[Records from a data collection]
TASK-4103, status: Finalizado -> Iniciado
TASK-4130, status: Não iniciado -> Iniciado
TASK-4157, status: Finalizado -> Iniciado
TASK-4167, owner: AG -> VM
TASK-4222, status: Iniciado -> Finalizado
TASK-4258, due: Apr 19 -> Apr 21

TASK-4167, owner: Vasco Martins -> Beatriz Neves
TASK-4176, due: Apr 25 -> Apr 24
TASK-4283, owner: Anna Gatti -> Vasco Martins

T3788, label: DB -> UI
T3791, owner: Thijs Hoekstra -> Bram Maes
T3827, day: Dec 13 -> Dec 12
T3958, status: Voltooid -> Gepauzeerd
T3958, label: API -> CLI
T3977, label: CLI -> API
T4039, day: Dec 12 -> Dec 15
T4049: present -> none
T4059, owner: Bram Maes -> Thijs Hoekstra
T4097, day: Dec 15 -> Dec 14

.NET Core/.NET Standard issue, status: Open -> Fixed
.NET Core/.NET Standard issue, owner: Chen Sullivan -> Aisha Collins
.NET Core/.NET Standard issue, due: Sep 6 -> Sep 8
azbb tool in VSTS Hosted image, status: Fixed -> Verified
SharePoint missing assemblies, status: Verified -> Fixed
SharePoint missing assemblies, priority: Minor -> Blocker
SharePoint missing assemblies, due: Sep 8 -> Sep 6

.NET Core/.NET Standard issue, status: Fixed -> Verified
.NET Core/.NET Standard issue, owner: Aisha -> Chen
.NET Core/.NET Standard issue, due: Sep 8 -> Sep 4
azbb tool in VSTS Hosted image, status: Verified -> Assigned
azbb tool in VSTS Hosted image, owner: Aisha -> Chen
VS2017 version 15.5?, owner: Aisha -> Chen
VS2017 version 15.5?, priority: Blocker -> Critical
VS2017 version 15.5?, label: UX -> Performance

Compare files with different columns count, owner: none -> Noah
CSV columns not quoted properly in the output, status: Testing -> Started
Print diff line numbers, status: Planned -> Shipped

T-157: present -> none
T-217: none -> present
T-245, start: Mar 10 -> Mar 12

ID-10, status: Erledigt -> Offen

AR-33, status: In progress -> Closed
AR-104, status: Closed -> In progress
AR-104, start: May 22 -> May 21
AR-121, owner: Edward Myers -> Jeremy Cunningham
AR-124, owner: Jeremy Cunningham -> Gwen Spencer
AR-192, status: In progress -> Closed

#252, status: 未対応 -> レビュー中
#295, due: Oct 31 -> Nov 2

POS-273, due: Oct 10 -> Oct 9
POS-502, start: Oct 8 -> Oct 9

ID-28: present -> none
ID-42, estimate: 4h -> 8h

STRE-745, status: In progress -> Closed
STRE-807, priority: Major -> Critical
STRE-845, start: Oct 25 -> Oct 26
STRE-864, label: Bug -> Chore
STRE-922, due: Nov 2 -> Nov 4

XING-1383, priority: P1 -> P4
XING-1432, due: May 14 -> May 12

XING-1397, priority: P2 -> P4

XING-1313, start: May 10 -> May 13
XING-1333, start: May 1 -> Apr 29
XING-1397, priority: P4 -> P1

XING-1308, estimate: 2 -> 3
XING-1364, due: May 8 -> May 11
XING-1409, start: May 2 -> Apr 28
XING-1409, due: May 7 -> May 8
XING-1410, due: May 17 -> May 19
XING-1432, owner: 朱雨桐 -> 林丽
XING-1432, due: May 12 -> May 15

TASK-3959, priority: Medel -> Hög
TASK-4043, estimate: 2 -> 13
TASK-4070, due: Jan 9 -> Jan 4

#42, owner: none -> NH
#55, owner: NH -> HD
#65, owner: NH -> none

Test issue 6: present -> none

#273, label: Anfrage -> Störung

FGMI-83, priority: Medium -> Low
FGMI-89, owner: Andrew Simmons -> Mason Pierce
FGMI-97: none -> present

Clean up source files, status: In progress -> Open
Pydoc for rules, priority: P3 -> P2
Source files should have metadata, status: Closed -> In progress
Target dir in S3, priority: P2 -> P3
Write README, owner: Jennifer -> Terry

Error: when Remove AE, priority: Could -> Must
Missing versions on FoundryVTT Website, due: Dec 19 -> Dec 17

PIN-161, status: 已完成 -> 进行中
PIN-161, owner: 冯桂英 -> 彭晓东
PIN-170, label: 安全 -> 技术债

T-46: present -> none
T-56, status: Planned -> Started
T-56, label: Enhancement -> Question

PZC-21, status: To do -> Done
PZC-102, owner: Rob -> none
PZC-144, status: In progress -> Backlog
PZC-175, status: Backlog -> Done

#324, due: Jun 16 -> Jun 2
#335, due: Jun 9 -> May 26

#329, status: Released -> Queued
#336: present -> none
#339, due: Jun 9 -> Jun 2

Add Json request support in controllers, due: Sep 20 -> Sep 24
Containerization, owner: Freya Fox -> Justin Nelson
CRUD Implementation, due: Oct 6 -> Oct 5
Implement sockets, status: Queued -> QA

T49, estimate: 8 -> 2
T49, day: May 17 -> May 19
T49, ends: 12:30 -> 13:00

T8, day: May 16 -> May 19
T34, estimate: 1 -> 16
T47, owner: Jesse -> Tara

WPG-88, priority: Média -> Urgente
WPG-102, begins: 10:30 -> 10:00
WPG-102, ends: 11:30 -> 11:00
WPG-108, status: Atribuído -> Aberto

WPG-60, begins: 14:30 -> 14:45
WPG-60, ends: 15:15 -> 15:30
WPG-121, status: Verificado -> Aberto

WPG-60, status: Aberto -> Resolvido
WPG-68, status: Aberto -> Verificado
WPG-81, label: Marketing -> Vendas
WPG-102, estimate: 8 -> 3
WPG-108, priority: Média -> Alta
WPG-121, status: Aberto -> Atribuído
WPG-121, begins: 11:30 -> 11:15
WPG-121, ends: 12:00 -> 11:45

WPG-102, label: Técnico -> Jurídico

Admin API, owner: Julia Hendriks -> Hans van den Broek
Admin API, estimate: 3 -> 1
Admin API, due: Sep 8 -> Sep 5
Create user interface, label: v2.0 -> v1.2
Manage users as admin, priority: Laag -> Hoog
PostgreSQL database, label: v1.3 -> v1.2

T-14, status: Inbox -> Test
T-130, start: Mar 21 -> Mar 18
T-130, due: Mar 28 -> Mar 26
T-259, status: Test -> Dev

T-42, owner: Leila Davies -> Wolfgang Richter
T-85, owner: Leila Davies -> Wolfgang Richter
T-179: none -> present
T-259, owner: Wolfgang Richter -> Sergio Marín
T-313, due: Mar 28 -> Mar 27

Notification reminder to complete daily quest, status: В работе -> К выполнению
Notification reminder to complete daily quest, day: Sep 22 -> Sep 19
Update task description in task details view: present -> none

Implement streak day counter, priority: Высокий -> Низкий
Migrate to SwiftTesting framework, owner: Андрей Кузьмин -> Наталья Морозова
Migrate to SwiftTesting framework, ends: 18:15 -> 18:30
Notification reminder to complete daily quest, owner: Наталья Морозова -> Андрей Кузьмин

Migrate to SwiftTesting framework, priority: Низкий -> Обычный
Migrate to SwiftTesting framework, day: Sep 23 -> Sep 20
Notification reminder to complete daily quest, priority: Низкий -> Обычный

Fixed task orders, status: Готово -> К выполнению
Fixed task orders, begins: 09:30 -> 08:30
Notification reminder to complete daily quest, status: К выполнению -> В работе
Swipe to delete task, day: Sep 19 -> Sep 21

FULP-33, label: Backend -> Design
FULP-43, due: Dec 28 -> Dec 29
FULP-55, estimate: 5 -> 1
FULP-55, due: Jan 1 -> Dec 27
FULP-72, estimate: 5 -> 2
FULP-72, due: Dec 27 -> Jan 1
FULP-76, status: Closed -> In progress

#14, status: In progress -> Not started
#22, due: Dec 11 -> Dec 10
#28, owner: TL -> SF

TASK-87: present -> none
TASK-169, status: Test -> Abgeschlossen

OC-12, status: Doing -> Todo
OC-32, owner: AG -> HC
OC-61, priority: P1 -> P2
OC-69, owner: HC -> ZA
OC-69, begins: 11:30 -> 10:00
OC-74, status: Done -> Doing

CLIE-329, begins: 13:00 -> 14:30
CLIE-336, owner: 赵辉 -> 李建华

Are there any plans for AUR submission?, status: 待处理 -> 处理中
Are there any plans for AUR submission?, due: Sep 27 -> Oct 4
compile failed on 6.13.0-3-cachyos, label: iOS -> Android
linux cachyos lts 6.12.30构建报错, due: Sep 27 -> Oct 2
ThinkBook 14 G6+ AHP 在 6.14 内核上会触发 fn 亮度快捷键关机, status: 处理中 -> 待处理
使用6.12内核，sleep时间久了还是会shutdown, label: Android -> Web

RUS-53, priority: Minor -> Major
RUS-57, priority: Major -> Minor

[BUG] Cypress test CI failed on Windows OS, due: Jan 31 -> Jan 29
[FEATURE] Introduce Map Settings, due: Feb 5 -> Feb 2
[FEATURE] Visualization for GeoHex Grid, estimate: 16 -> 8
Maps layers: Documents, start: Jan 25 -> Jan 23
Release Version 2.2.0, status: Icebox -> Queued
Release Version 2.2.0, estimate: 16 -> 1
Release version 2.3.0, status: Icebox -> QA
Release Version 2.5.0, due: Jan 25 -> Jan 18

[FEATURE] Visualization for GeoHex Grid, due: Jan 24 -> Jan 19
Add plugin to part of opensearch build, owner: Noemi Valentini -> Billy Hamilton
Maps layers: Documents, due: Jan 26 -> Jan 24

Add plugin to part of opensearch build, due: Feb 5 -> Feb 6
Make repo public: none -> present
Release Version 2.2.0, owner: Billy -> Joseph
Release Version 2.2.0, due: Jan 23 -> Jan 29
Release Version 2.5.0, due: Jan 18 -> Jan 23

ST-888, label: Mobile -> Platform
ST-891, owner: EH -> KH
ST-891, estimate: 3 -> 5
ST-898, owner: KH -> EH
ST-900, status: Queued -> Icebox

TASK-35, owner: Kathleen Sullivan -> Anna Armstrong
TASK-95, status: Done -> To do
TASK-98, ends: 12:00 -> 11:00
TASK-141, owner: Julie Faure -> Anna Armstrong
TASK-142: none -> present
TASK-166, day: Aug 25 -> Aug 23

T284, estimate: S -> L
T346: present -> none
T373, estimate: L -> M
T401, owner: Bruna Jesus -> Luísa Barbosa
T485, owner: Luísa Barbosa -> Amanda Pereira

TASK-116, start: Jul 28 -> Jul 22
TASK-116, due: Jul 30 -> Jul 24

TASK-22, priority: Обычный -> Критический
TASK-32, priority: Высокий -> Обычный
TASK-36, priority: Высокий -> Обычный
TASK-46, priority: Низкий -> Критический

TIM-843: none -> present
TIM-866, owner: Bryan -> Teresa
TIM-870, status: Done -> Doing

* WHAT YOU ARE ASKED TO DO *
From the data above, return every line from the line that has "T284, estimate: S -> L" up to and including the line that has "TASK-22, priority: Обычный -> Критический", exactly.

* YOUR SOLUTION *
T284, estimate: S -> L
T346: present -> none
T373, estimate: L -> M
T401, owner: Bruna Jesus -> Luísa Barbosa
T485, owner: Luísa Barbosa -> Amanda Pereira

TASK-116, start: Jul 28 -> Jul 22
TASK-116, due: Jul 30 -> Jul 24

TASK-22, priority: Обычный -> Критический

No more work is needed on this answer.